START DATA FOR THIS TASK
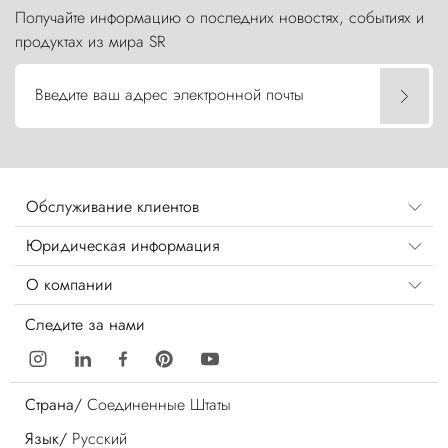
Получайте информацию о последних новостях, событиях и
продуктах из мира SR
Введите ваш адрес электронной почты
Обслуживание клиентов
Юридическая информация
О компании
Следите за нами
Страна/
Соединенные Штаты
Язык/
Русский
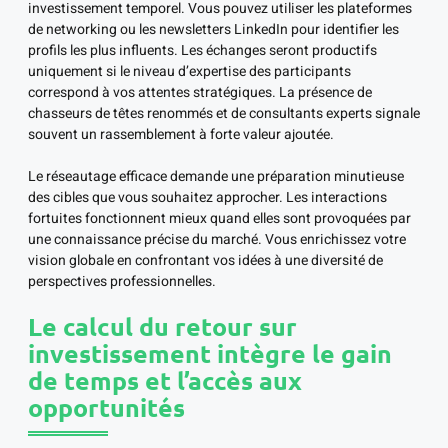
investissement temporel. Vous pouvez utiliser les plateformes
de networking ou les newsletters LinkedIn pour identifier les
profils les plus influents. Les échanges seront productifs
uniquement si le niveau d’expertise des participants
correspond à vos attentes stratégiques. La présence de
chasseurs de têtes renommés et de consultants experts signale
souvent un rassemblement à forte valeur ajoutée.
Le réseautage efficace demande une préparation minutieuse
des cibles que vous souhaitez approcher. Les interactions
fortuites fonctionnent mieux quand elles sont provoquées par
une connaissance précise du marché. Vous enrichissez votre
vision globale en confrontant vos idées à une diversité de
perspectives professionnelles.
Le calcul du retour sur
investissement intègre le gain
de temps et l’accès aux
opportunités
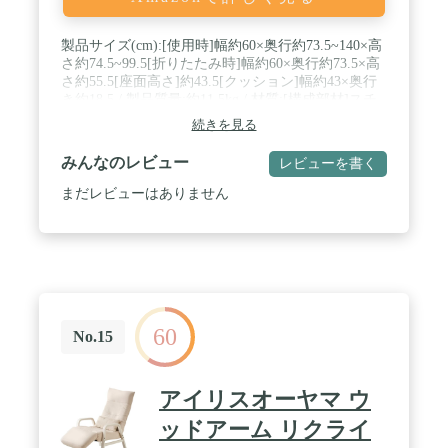
製品サイズ(cm):[使用時]幅約60×奥行約73.5~140×高
さ約74.5~99.5[折りたたみ時]幅約60×奥行約73.5×高
さ約55.5[座面高さ]約43.5[クッション]幅約43×奥行
き約18.5 / 製品質量:約11.5kg / 材質:[構成部材]スチ
ール、積層材[表面加工]ウレタン樹脂塗装[張り材]
続きを見る
ポリエステル100%[クッション材]ウレタンフォーム
/ 最大適応体重:約90kg(※測定値であり保証値ではあ
みんなのレビュー
レビューを書く
りません。) / 付属品:クッション
まだレビューはありません
60
No.15
アイリスオーヤマ ウ
ッドアーム リクライ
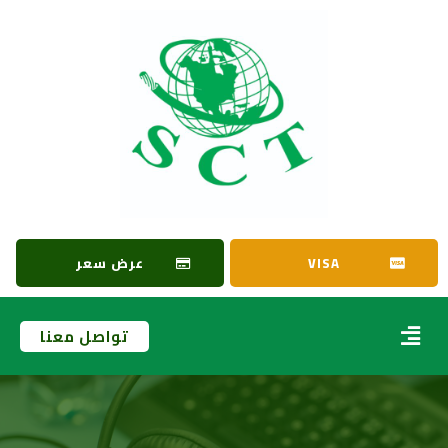
VISA
عرض سعر
تواصل معنا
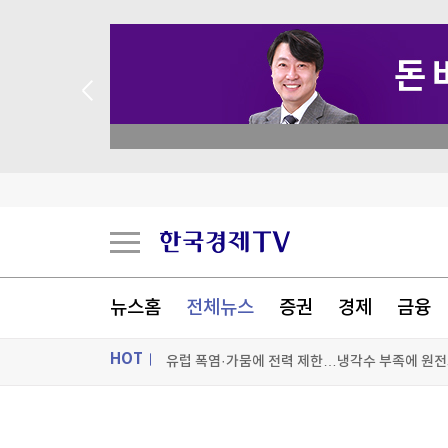
 꽝 없는 룰렛 이벤트
폭염에 공연·촬영장 '비상'…냉방차·구급차 총동
대만 TSMC, 올해 4분기 3나노 생산량 18만장 예
'비핵3원칙 견지' 미래지향 슬쩍 뺀 日총리…수
뉴스홈
전체뉴스
증권
경제
금융
유럽 폭염·가뭄에 전력 제한…냉각수 부족에 원전
HOT
[포토+] 박정민, '멋짐 가득한 모습~'
"나야, '흑백요리사' 시즌3"
ON AIR
뉴스
[온에어] 마켓인사이트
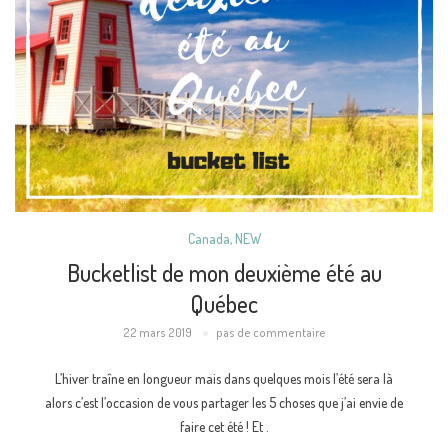
Canada
,
NEW
Bucketlist de mon deuxième été au
Québec
22 mars 2019
pas de commentaire
L’hiver traîne en longueur mais dans quelques mois l’été sera là
alors c’est l’occasion de vous partager les 5 choses que j’ai envie de
faire cet été ! Et .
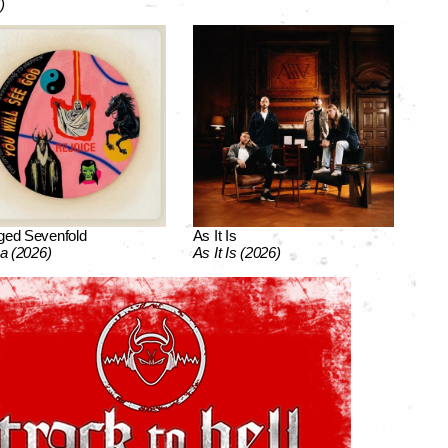
)
ged Sevenfold
As It Is
ca (2026)
As It Is (2026)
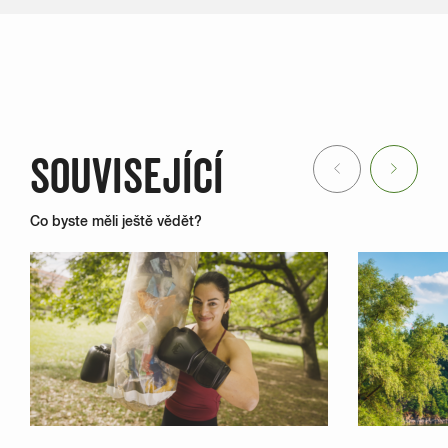
SOUVISEJÍCÍ
Previous
Next
Co byste měli ještě vědět?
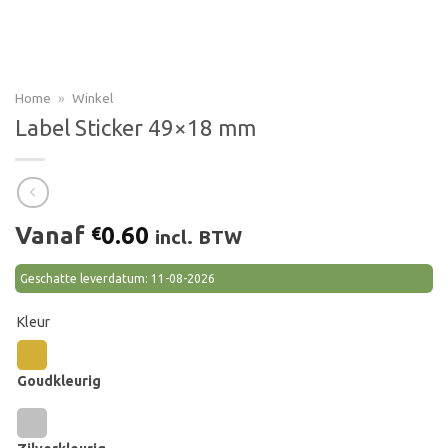
Home
»
Winkel
Label Sticker 49×18 mm
Vanaf
0.60
€
incl. BTW
Geschatte leverdatum: 11-08-2026
Kleur
Goudkleurig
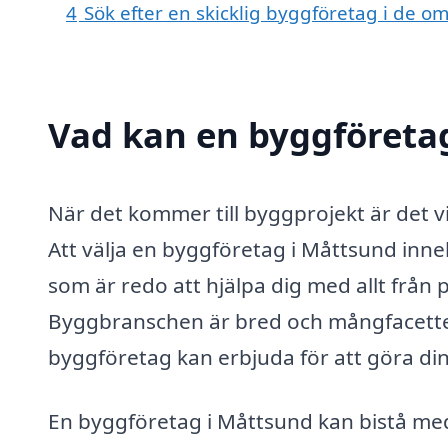
4
Sök efter en skicklig byggföretag i de 
Vad kan en byggföretag
När det kommer till byggprojekt är det vi
Att välja en byggföretag i Måttsund innebä
som är redo att hjälpa dig med allt från p
Byggbranschen är bred och mångfacetter
byggföretag kan erbjuda för att göra din
En byggföretag i Måttsund kan bistå med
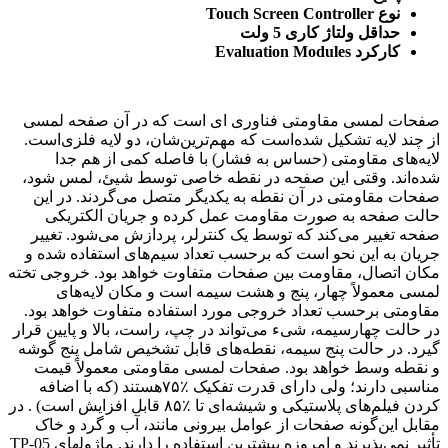
نوع Touch Screen Controller
حداقل ولتاژ کاری 5 ولت
کارکرد Evaluation Modules
صفحات لمسی مقاومتی فناوری ای است که در آن صفحه لمسی
از چند لایه تشکیل شده‌است که مهم‌ترین‌شان، دو لایه فلزی‌است.
لایه‌های مقاومتی (حساس به فشار) با فاصله کمی از هم جدا
شده‌اند. وقتی این صفحه در نقطه خاصی توسط شیئ، لمس شود،
صفحات مقاومتی در آن نقطه به یکدیگر متصل می‌گردند. در این
حالت صفحه به صورت مقاومت عمل کرده و جریان الکتریکی
صفحه تغییر می‌کند که توسط یک کنترلر، پردازش می‌شود. تغییر
جریان به این نحو است که برحسب تعداد سیم‌های استفاده شده و
مکان اتصال، مقاومت بین صفحات متفاوت خواهد بود. خروجی تخته
لمسی معمولاً چهار، پنج و هشت‌ سیمه ‌است و مکان لایه‌های
مقاومتی برحسب تعداد خروجی مورد استفاده متفاوت خواهد بود.
در حالت چهارسیمه، شیء می‌تواند در چپ، راست، بالا و پایین قرار
گیرد. در حالت پنج سیمه، نقطه‌های قابل تشخیص شامل پنج گوشه
و نقطه وسط خواهد بود. صفحات لمسی مقاومتی معمولاً قیمت
مناسبی دارند؛ ولی دارای قدرت تفکیک ٪۷۵هستند (که با اضافه
کردن فیلم‌های پلاستیکی و شیشه‌ای تا ٪۸۵ قابل افزایش است) . در
مقابل این‌گونه صفحات از عوامل بیرونی مانند، آب و گرد و خاک
تأثیر نمی‌پذیرند و امروزه بیشترین استفاده را دارند. ماژولهای TP-05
END DATA FOR THIS TASK
Output only the lines from the one containing "و نقطه وسط خواهد" through the end of the material, please, exactly as they appear.

RESPONSE TO THIS TASK:
و نقطه وسط خواهد بود. صفحات لمسی مقاومتی معمولاً قیمت
مناسبی دارند؛ ولی دارای قدرت تفکیک ٪۷۵هستند (که با اضافه
کردن فیلم‌های پلاستیکی و شیشه‌ای تا ٪۸۵ قابل افزایش است) . در
مقابل این‌گونه صفحات از عوامل بیرونی مانند، آب و گرد و خاک
تأثیر نمی‌پذیرند و امروزه بیشترین استفاده را دارند. ماژولهای TP-05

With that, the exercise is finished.